_Text excerpt:_
We have observed the model with **SARIMAX((1, 0, 0)x(0, 1, 1, 12)12)-AIC:522.8763887409265** is better than all other combinations hence we will use this combination as our parameters


In [None]:
model=SARIMAX(train,
              order=(1,0,0),
              seasonal_order=(0,1,1,12)
             ).fit()

: 

**Model Summary**

In [None]:
model.summary()

: 

**Residual plot: There is no obvious patterns observed.**

**Histogram + KDE plot: KDE curve is similar to the normal distribution**

**Normal Q-Q: Most of the data points lies on the red line**

**Correlogram :correlations for lag greater than one is not significant** 

In [None]:
model.plot_diagnostics(figsize=(14,6))
plt.tight_layout()
plt.show()

: 

**Predict the test data**

In [None]:
predict=model.get_prediction(start=len(train),
                             end=(len(train)+len(test)-1)
                            )

: 

**get the upper and lower bounds of predicted values**

In [None]:
predict_values=predict.predicted_mean
bounds=predict.conf_int()
bounds.head()

: 

In [None]:
lower_lim=bounds["lower temp"]
upper_lim=bounds["upper temp"]

: 

**Our Prediction is working well as of now and giving us good results on Test data**

In [None]:
ax=train.plot(label="Training Data",figsize=(13,7))
test.plot(label="Testing Data",ax=ax)
predict_values.plot(label="Predicted data",ax=ax)
ax.fill_between(bounds.index,lower_lim,upper_lim,color="magenta",alpha=0.2)
ax.set_facecolor("#808B96")
plt.xlabel("Months",fontsize=15,fontweight="bold")
plt.ylabel("Mean Temperature",fontsize=15,fontweight="bold")
plt.grid(True)
plt.legend(loc="best")
plt.show()

: 

**RMSE is 1.7 which is pretty good**

In [None]:
rmse=mean_squared_error(test["temp"].values,predict_values,squared=False)
rmse

: 

In [None]:
test.tail()

: 

**Now lets try to predict new data from March 2017 to December 2021**

In [None]:
dates_to_predict=pd.date_range(start="2017-04-30",end="2021-12-31",freq="M")
len(dates_to_predict)

: 

In [None]:
new_predict=model.get_prediction(start=len(monthly),
                                 end=(len(monthly)+len(dates_to_predict)-1)
                                )

: 

In [None]:
new_predict_values=new_predict.predicted_mean

: 

In [None]:
new_bounds=new_predict.conf_int()
new_lower_lim=new_bounds["lower temp"]
new_upper_lim=new_bounds["upper temp"]

: 

**The new predicted Monthly average Temperature**

In [None]:
ax=monthly["temp"].plot(label="Original Data",figsize=(13,7))
new_predict_values.plot(label="Predicted data",ax=ax)
ax.fill_between(new_bounds.index,new_lower_lim,new_upper_lim,color="magenta",alpha=0.1)

ax.set_facecolor("black")
plt.xlabel("Months",fontsize=15,fontweight="bold")
plt.ylabel("Mean Temperature",fontsize=15,fontweight="bold")
plt.grid(True)
plt.legend(loc="best")
plt.show()

: 

# Neural Networks(LSTM)

_What this exercise asks:_
(a) Answer these about the temperature forecasting excerpt:
(i) What AIC value does the chosen SARIMAX combination have?
(ii) What RMSE value is reported?
(iii) What background color is set for the final plot of predicted monthly average temperature?
(b) In the temperature forecasting excerpt, take everything from "We have observed" down to "seasonal_order=(0,1,1,12)" and change each "train" to "train_data".

_Data section:_

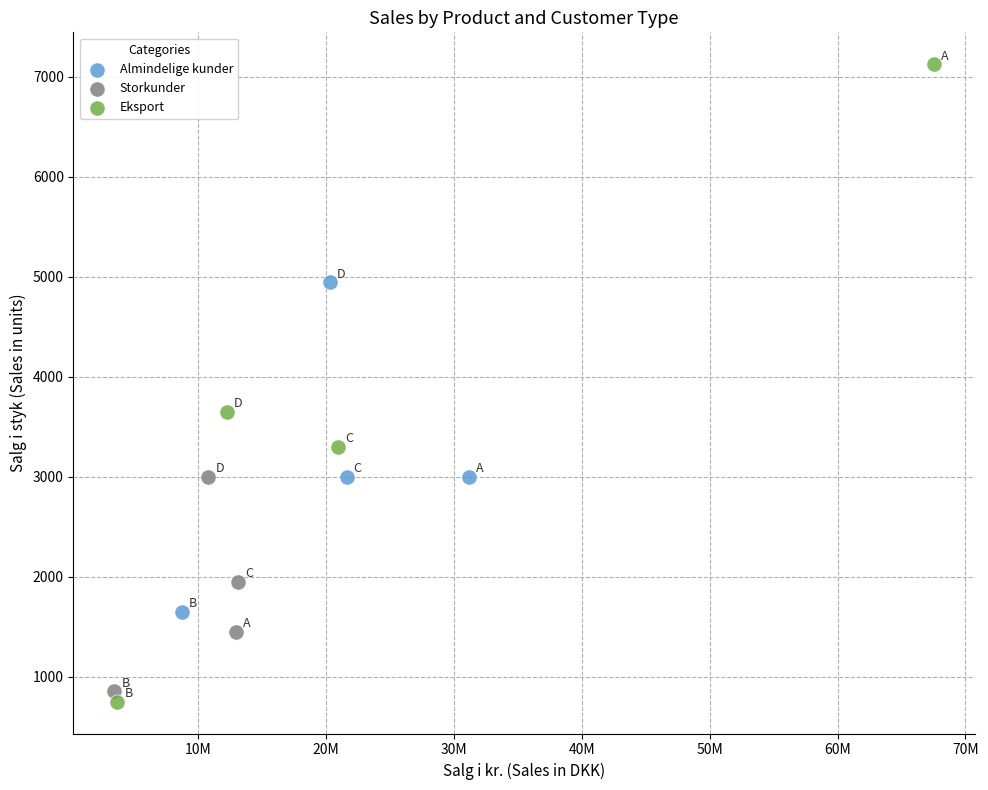

Which series has the largest Y range (max minus min)?

Eksport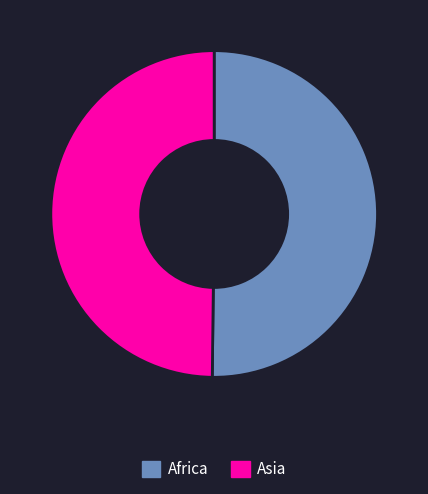

Approximately how many times larger is the value at Asia compared to Africa?

1.0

_Answers for this exercise:_
(a)
(i) 522.8763887409265
(ii) 1.7
(iii) Black

(b)
We have observed the model with **SARIMAX((1, 0, 0)x(0, 1, 1, 12)12)-AIC:522.8763887409265** is better than all other combinations hence we will use this combination as our parameters


In [None]:
model=SARIMAX(train_data,
              order=(1,0,0),
              seasonal_order=(0,1,1,12)